> **Texto proporcionado**:
'''
Pemex aplaza por cuarta vez la adjudicación de los dos floteles
El concurso en el que participa el naval gallego podría demorarse hasta el 2014
Pemex ha vuelto a dilatar el proceso para la adjudicación de los dos floteles a los que aspiran los astilleros de Navantia
en la ría de Ferrol y el vigués de Hijos de J. Barreras. Ayer estaba
previsto que la empresa mexicana abriese las ofertas que compiten en la
licitación internacional para la compra de los barcos, pero finalmente
este paso no se produjo, al decidir convocar una nueva junta de
aclaraciones «con el fin de precisar aspectos técnicos en las bases de
licitación».
Ese nuevo encuentro se celebrará el próximo
martes, 19 de noviembre, fecha en la que Pemex también se compromete a
informar de la «reprogramación» del proceso. O lo que es lo mismo, a
concretar de nuevo los hitos del concurso, que serán demorados.
La petrolera mexicana anunció inicialmente que
daría a conocer el resultado de la adjudicación el 18 de septiembre,
aunque después aplazó esta resolución al 26 de octubre y, por último, al
6 de diciembre. Ahora llega el cuarto retraso. Aunque Pemex aún no
ha fijado el nuevo calendario para dar a conocer el ganador, parece poco
probable que vaya a resolverse antes de que termine el año. Según los
plazos que siempre ha barajado la empresa, entre la apertura de las
ofertas de los distintos astilleros y la adjudicación del encargo habrán
de pasar más de 20 días, pero en estos momentos ni siquiera está fijada
la jornada para que los aspirantes entreguen sus propuestas.
'''
> **Registros de datos**:
'''
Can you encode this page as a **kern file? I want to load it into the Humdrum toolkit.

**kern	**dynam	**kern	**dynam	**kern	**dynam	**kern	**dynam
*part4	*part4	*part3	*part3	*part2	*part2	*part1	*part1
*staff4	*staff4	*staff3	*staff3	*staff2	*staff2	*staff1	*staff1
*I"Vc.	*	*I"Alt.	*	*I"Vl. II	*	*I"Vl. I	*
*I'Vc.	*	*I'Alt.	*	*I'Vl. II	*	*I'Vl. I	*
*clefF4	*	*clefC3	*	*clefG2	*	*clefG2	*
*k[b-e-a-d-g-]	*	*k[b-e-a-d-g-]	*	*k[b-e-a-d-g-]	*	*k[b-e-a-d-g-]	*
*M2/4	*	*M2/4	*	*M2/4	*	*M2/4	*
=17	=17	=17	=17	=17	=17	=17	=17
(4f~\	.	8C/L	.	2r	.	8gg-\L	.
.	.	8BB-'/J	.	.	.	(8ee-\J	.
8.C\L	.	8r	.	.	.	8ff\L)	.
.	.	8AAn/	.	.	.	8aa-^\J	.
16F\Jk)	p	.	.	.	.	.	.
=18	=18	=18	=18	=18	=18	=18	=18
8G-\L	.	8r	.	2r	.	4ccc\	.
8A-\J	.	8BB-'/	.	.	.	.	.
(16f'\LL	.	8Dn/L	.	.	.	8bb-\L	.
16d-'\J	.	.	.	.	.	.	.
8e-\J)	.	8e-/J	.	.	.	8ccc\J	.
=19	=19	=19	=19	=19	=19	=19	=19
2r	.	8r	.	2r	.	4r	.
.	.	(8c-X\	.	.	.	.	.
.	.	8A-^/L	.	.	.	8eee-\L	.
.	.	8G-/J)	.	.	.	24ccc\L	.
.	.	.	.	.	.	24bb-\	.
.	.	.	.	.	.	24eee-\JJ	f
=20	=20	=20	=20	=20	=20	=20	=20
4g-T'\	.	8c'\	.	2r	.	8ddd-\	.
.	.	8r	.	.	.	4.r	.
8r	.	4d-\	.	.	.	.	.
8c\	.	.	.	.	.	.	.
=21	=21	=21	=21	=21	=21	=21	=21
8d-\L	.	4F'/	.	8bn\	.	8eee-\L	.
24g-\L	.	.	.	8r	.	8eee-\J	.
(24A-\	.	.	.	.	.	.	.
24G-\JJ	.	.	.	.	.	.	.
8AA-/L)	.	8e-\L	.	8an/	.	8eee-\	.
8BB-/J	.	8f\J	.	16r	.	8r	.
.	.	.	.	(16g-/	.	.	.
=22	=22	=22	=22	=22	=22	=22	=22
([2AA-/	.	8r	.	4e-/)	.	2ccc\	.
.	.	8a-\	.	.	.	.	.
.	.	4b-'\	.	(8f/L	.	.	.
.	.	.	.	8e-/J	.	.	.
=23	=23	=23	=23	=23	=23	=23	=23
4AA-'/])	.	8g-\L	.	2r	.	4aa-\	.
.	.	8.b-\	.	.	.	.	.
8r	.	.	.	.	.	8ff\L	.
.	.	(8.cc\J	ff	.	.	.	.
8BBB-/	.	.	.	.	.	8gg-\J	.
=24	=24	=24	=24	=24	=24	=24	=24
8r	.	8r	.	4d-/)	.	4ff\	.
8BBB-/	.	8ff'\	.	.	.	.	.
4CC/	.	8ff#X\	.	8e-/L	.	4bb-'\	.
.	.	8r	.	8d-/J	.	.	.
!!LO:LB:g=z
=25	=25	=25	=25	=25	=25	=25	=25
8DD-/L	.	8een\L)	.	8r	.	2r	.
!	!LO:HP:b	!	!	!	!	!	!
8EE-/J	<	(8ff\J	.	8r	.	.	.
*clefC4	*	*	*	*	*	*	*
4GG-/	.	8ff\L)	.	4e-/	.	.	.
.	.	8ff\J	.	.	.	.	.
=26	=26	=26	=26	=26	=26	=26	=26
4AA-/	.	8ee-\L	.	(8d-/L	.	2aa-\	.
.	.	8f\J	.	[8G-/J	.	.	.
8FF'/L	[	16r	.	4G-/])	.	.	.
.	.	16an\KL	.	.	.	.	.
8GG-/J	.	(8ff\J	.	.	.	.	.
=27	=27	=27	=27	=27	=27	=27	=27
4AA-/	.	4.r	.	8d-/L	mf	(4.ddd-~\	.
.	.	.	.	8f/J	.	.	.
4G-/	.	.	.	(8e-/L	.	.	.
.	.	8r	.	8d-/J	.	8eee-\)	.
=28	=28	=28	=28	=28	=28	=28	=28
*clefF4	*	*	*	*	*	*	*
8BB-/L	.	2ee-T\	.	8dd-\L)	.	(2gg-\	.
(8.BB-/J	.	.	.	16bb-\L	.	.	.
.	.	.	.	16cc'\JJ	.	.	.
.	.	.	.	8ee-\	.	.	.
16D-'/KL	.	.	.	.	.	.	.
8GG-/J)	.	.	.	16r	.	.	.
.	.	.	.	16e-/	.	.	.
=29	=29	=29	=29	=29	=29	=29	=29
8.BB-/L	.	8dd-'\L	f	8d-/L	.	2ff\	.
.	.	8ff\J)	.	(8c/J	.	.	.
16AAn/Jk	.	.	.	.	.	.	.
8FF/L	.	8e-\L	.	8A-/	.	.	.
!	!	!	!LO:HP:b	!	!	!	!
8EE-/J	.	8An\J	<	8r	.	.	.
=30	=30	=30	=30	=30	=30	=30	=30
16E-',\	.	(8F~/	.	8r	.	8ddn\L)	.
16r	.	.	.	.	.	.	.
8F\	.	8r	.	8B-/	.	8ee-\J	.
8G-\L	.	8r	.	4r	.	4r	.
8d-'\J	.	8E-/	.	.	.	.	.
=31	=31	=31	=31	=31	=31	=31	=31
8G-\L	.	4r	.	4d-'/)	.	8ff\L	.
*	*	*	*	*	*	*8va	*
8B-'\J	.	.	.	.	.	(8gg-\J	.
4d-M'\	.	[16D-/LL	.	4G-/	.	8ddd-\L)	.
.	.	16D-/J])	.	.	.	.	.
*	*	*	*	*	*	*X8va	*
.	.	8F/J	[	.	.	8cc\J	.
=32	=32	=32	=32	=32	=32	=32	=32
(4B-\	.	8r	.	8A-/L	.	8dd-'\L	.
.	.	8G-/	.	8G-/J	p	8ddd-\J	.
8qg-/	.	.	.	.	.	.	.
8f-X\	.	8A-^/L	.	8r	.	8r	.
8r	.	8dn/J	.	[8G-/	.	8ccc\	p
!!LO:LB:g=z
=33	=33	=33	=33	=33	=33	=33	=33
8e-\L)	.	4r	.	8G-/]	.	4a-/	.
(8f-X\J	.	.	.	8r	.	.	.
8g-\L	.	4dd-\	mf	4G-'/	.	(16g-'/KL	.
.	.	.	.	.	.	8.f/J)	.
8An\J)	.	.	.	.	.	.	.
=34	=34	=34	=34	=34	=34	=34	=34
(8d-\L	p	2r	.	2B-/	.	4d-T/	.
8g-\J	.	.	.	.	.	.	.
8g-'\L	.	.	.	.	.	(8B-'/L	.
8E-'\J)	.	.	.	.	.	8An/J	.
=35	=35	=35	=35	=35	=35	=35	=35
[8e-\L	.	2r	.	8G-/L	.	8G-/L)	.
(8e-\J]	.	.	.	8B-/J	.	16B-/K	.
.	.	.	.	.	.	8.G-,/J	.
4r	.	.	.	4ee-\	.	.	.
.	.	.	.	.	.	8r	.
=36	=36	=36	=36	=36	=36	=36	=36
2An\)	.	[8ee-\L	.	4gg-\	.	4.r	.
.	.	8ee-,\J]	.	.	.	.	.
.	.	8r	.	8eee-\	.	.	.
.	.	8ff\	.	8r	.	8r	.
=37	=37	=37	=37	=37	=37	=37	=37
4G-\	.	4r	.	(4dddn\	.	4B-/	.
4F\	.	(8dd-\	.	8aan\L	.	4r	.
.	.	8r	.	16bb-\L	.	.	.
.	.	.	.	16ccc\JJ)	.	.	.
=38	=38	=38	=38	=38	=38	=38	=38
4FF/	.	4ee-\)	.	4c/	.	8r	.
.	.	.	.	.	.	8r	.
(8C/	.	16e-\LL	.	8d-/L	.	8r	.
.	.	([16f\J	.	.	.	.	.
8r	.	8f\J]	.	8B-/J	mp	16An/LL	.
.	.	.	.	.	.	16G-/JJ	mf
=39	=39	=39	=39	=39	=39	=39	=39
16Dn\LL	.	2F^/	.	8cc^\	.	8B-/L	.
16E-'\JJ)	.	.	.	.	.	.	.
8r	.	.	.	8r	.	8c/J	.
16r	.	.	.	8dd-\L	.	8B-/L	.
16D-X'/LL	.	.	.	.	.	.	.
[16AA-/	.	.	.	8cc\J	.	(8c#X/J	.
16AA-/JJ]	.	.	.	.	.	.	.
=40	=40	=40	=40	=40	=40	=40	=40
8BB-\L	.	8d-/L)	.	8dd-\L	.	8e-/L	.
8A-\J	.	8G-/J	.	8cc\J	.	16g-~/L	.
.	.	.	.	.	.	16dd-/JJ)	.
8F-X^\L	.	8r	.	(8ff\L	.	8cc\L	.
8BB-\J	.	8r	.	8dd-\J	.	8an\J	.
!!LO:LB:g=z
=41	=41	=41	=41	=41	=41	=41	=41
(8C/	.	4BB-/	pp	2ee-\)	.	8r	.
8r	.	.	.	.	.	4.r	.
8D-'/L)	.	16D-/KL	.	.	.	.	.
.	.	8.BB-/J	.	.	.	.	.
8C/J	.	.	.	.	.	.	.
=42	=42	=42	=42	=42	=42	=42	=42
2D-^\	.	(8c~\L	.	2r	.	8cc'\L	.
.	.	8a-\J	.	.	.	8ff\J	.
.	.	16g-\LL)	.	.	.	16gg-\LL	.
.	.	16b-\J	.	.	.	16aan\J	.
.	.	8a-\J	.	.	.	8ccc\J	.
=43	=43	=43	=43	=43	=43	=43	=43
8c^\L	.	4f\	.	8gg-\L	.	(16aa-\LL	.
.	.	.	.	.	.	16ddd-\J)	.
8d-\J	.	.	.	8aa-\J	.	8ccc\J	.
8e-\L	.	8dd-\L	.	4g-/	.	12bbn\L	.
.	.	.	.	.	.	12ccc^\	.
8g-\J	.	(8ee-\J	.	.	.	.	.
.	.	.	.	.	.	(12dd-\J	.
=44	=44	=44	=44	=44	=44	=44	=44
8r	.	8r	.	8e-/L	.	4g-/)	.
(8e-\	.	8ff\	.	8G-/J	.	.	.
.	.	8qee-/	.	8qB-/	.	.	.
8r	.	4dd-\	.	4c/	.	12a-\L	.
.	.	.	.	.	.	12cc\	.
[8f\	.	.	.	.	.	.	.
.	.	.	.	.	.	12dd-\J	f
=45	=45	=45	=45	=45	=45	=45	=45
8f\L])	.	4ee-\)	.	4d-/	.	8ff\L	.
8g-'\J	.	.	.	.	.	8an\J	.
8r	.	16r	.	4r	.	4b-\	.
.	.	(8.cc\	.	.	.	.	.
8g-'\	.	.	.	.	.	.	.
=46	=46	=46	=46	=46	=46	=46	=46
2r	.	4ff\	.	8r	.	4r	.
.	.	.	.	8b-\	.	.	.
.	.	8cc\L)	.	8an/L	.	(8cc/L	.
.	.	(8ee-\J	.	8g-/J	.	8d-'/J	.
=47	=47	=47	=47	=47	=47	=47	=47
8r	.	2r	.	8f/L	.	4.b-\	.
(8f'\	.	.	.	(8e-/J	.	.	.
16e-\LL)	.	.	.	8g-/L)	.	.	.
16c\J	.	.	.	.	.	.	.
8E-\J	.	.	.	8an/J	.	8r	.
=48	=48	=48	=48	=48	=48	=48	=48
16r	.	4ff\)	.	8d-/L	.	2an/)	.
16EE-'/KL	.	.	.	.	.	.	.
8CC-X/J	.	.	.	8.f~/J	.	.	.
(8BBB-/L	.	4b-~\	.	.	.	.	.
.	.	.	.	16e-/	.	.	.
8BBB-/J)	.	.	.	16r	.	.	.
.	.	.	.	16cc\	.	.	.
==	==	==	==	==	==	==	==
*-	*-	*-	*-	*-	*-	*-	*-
'''
Reescribe el fragmento del texto sobre los floteles de Pemex que comienza en "La petrolera mexicana" y termina tras "entreguen sus propuestas.", cambiando "calendario" por "cronograma". Los registros constituyen material aparte, independiente del texto.

La petrolera mexicana anunció inicialmente que
daría a conocer el resultado de la adjudicación el 18 de septiembre,
aunque después aplazó esta resolución al 26 de octubre y, por último, al
6 de diciembre. Ahora llega el cuarto retraso. Aunque Pemex aún no
ha fijado el nuevo cronograma para dar a conocer el ganador, parece poco
probable que vaya a resolverse antes de que termine el año. Según los
plazos que siempre ha barajado la empresa, entre la apertura de las
ofertas de los distintos astilleros y la adjudicación del encargo habrán
de pasar más de 20 días, pero en estos momentos ni siquiera está fijada
la jornada para que los aspirantes entreguen sus propuestas.